My three closest friends and I would walk a mile after school every day to visit two record shops in a neighboring small city (where we bought that Mary Hopkin album). The people that worked there knew us, the customers knew us, and our parents knew where we were. The guys who worked in the pizzeria also knew us—that’s where we stopped to get fuel for our trip home. Those two music stores are long gone.
Malls came, big box stores arrived (not where I lived for some reason, maybe we were too close to NYC), and chain stores and restaurants pushed the independents off the map. It started gradually, but in the past ten years, 3,000 American independent record stores have closed.
Struggling independent record store owners and insiders from the record business (such as Lenny Kaye of The Patti Smith Group and Thurston Moore of Sonic Youth) discuss the death of independent records stores in I Need that Record: The Death (or Possible Survival) of the Independent Record Store, an indie documentary that reveals the history of the decline of the independents. Sure, it’s about record shops, but you can apply what it says to luncheonettes (replaced by McDonald’s, etc.), clothing stores (put out of business by malls), and other small businesses.
One might think that this is a rap that WalMart doesn’t have to take. After all, have you ever seen the music selection at WalMart? The prices might be good, but if it’s not for music I want they could be giving the stuff away for free and it wouldn’t affect me. Same for Best Buy, Kmart, and Target—they have an extremely limited selection–limited to things I don’t want. Surprisingly, in 2007 big box stores claimed 65% of record sales (actually CDs) and WalMart was the biggest box on the block.
Many things have eroded the hold record shops once had on us. Most of them can be found in the “greed” file. The telecommunications act, the homogenization of music, the limited number of titles played on the radio, soaring rents, and overpriced CDs (with ever-escalating prices) all made a contribution to the decline. Worse is the way record labels look upon the buying public.
Some may think that Amazon and MP3s are to blame, but Amazon gets hardly a mention. MP3s, and especially file sharing, have done their damage, though. Interestingly, 30,000 albums are released every year, yet the big box stores stock about 1000 titles.

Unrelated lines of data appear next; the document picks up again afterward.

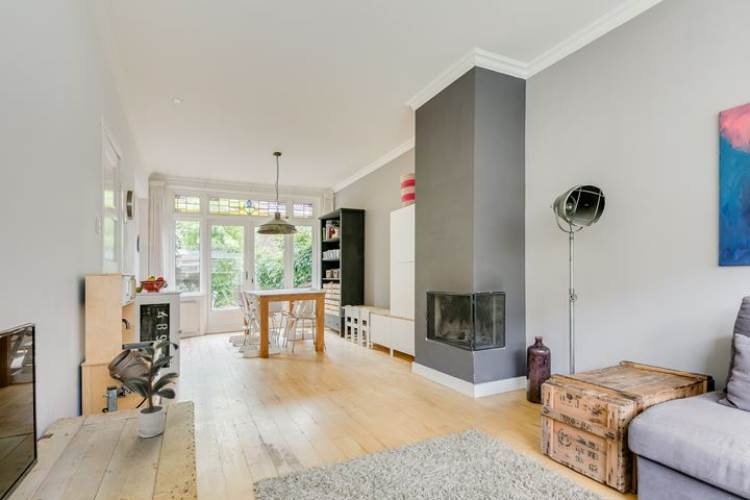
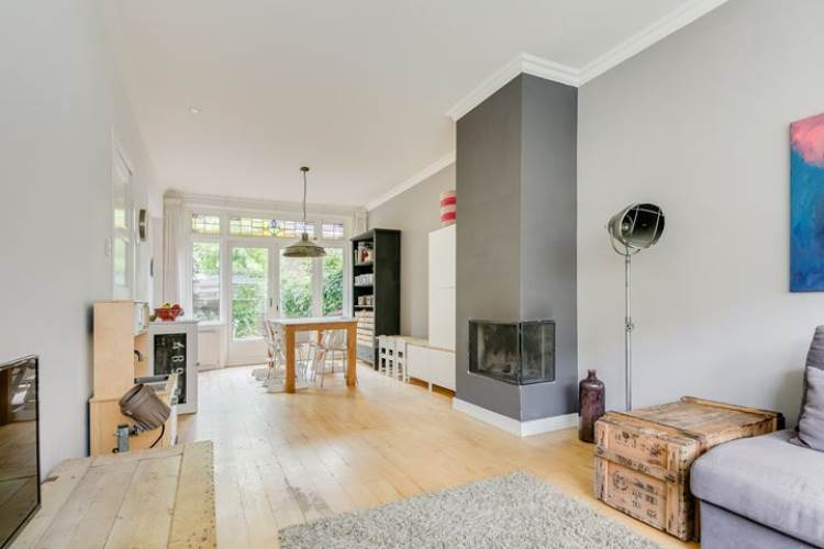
- potted plant [115,340,180,439]
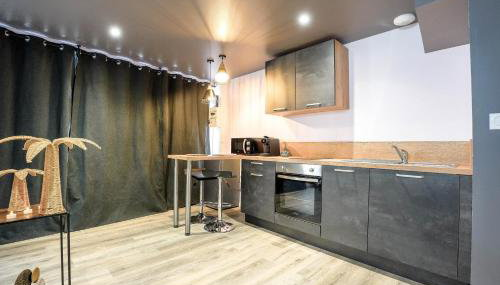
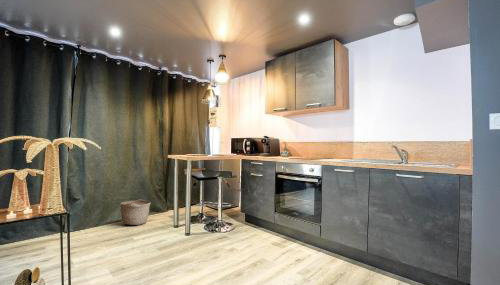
+ basket [120,198,152,226]
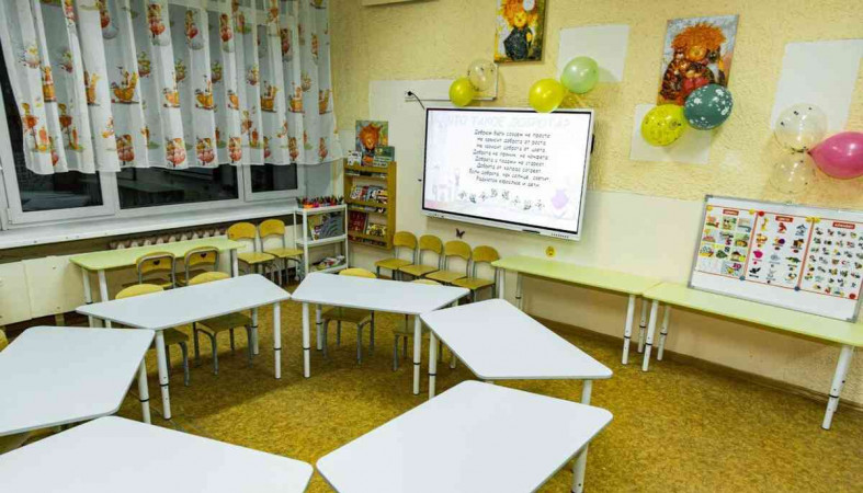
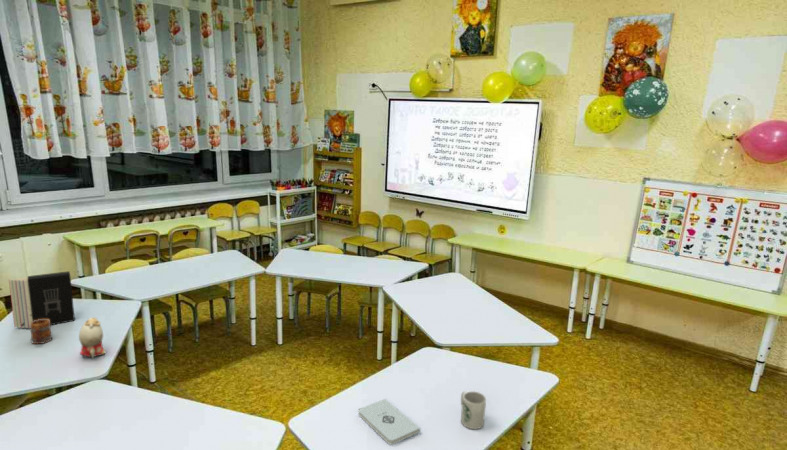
+ notepad [357,398,421,446]
+ book [8,270,76,329]
+ mug [460,390,487,430]
+ stuffed toy [78,317,107,360]
+ mug [28,319,53,345]
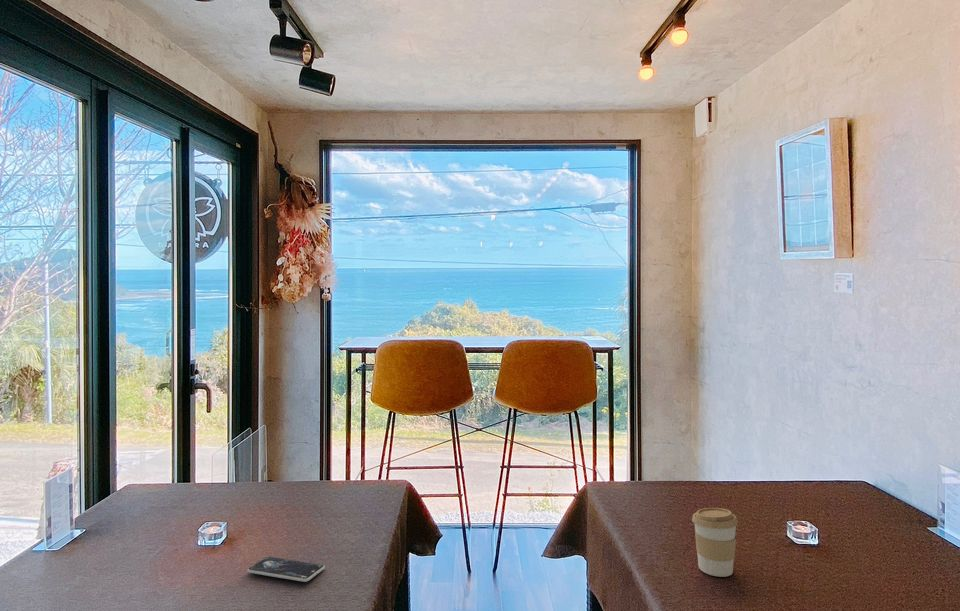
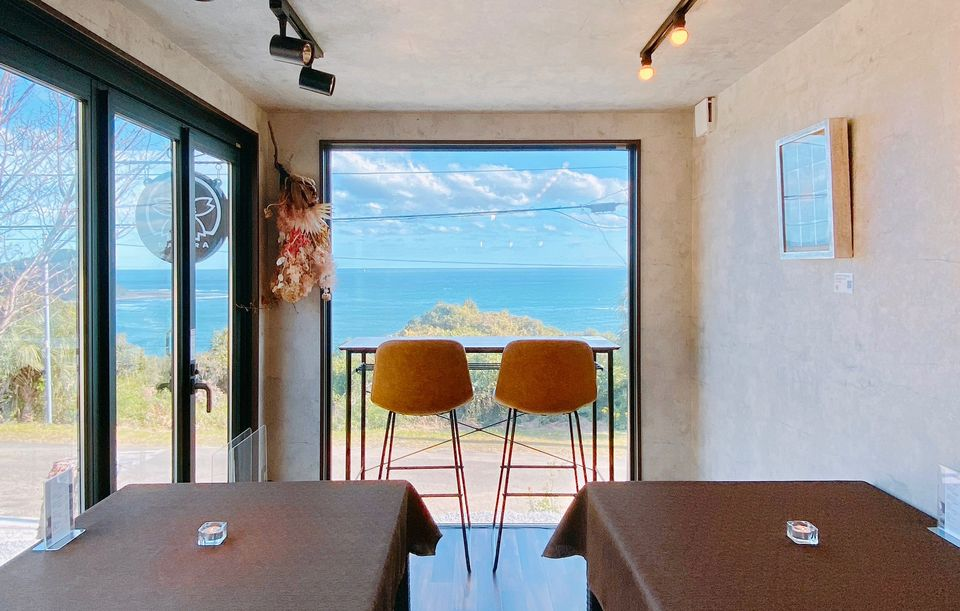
- smartphone [246,556,326,583]
- coffee cup [691,507,739,578]
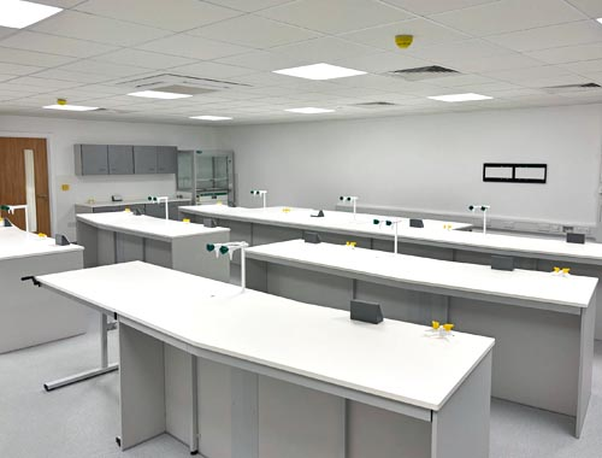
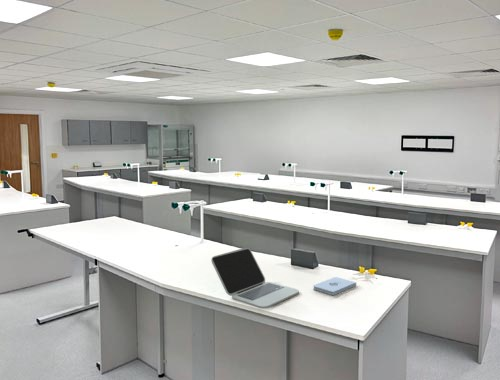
+ laptop [210,247,300,309]
+ notepad [312,276,357,296]
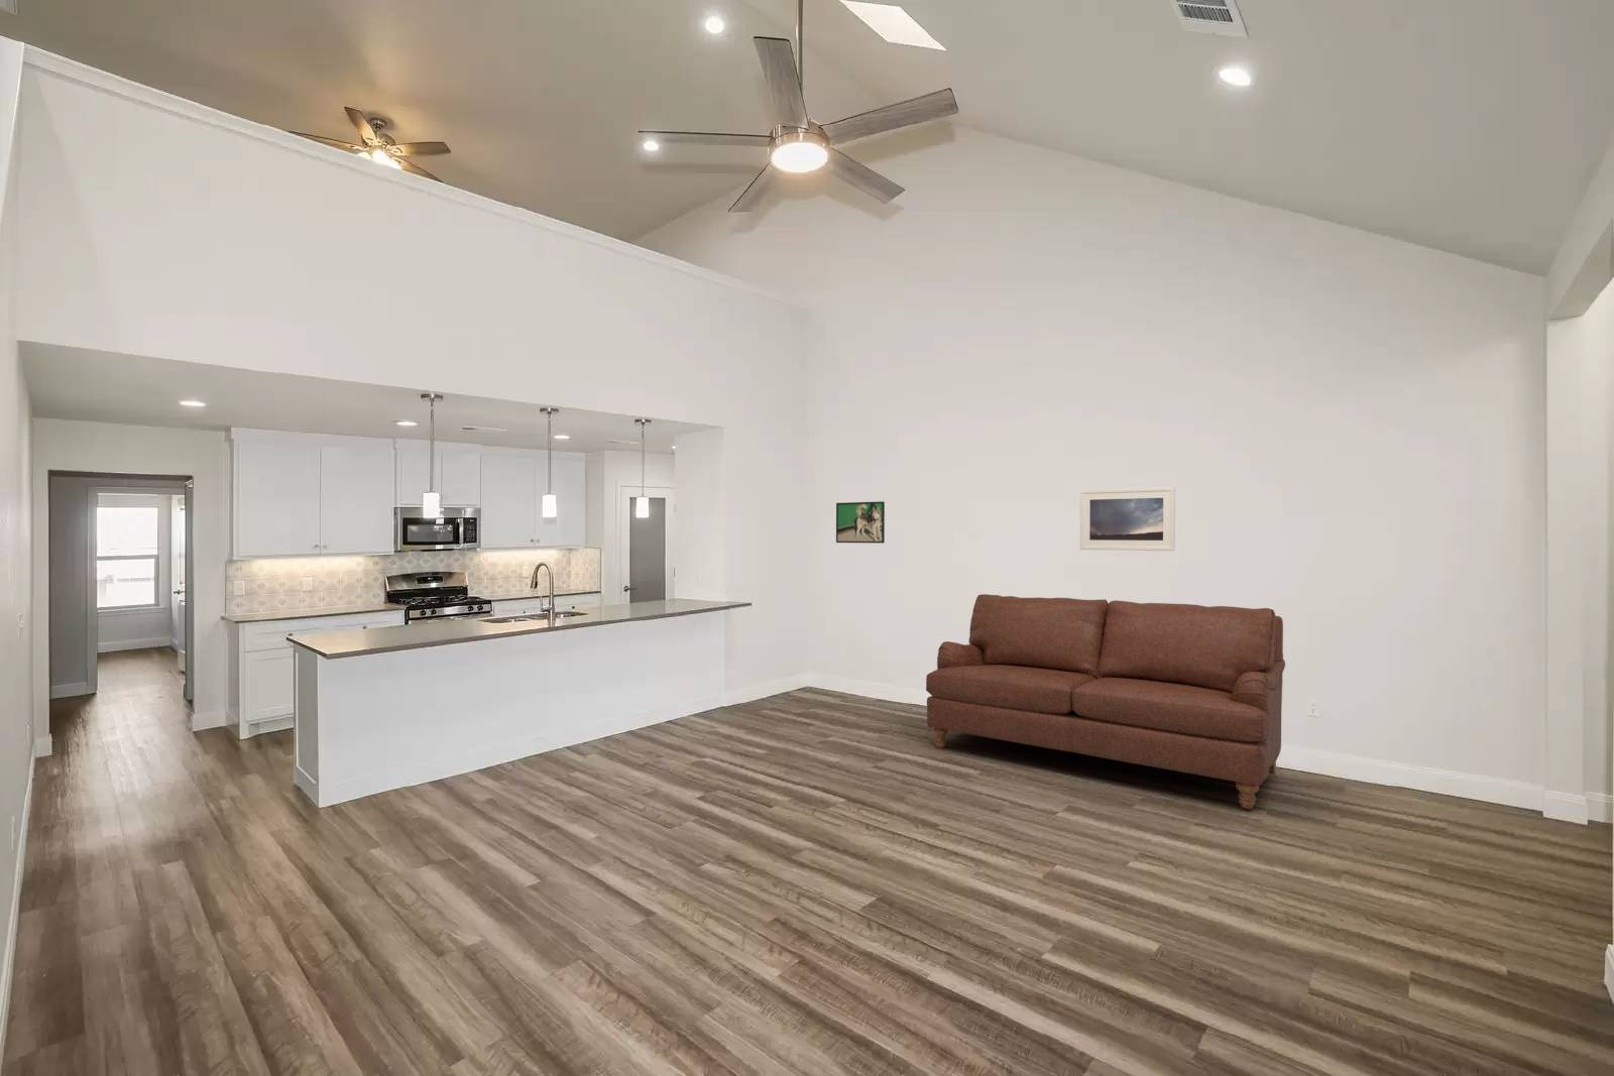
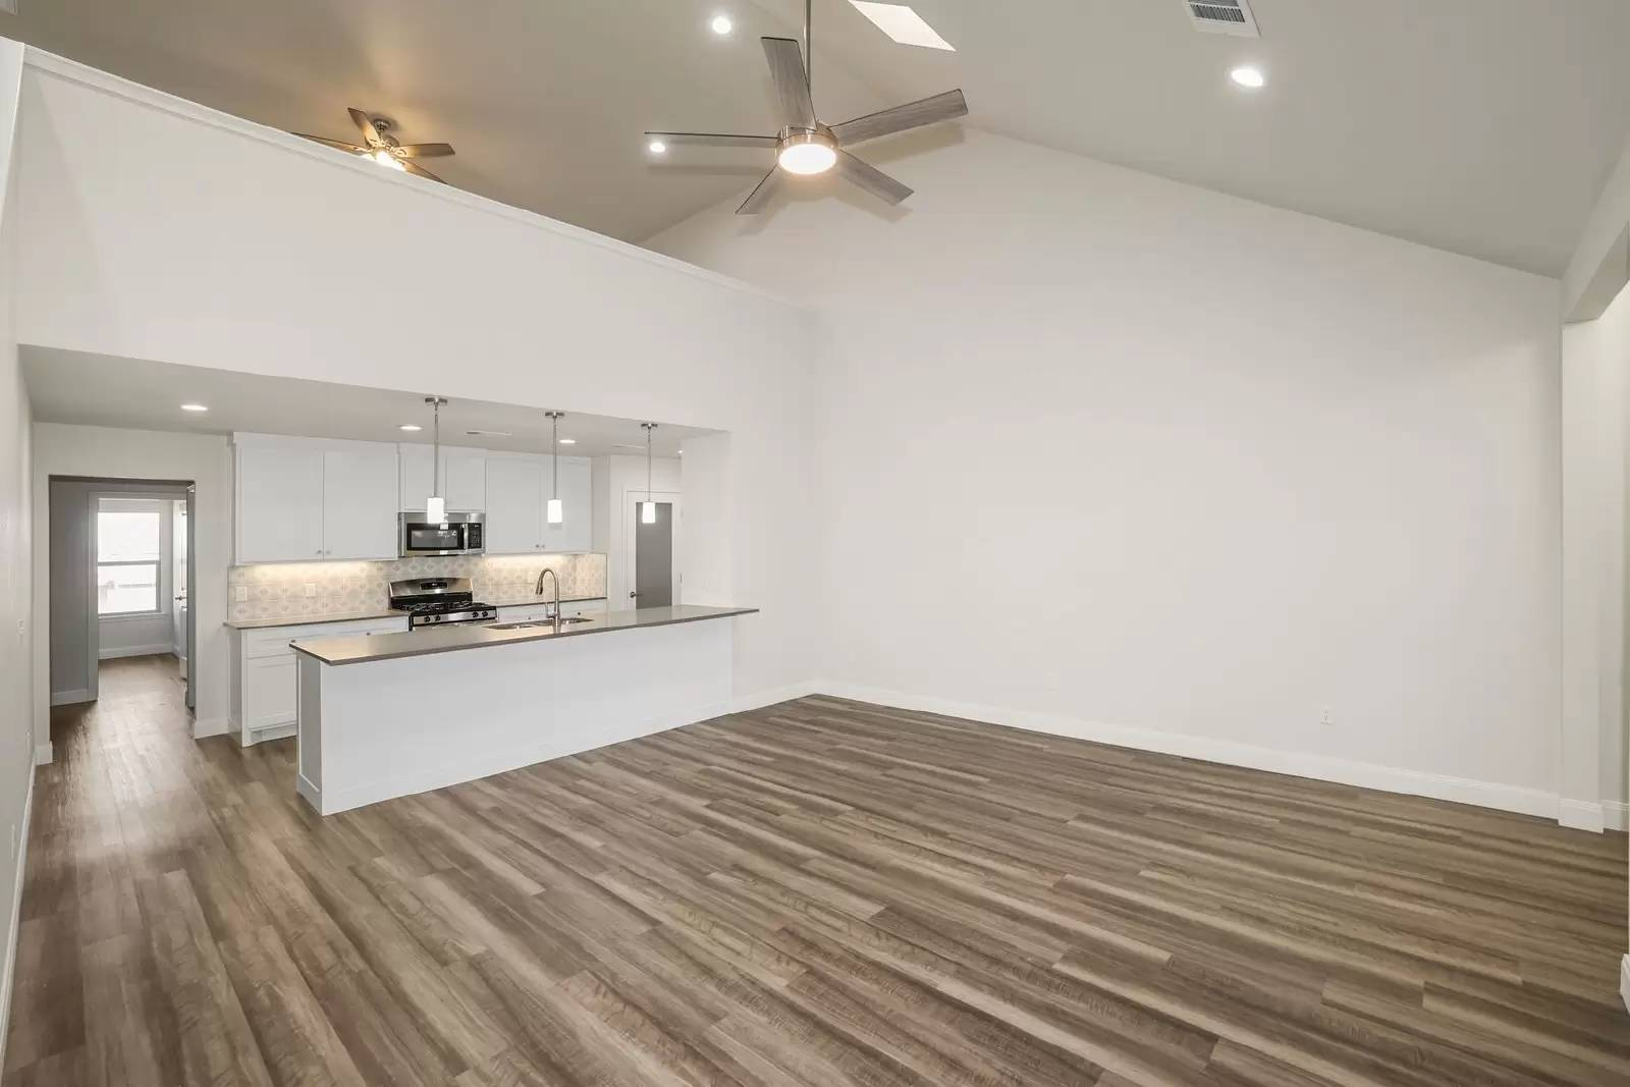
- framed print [1078,486,1176,551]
- sofa [925,593,1286,809]
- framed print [836,501,886,544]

Clips from vintage cartoons, movies, and documentaries, and archival footage are used throughout I Need that Record, and it opens with a very cool animation behind the credits. Extra features are over two hours of interviews with Ian MacKaye (Dischord Records), Mike Watt (Minutemen), Thurston Moore, Lenny Kaye, Legs McNeil (punk author), Glenn Branca (composer), Patterson Hood (Drive-By Truckers), and Pat Carney (Black Keys).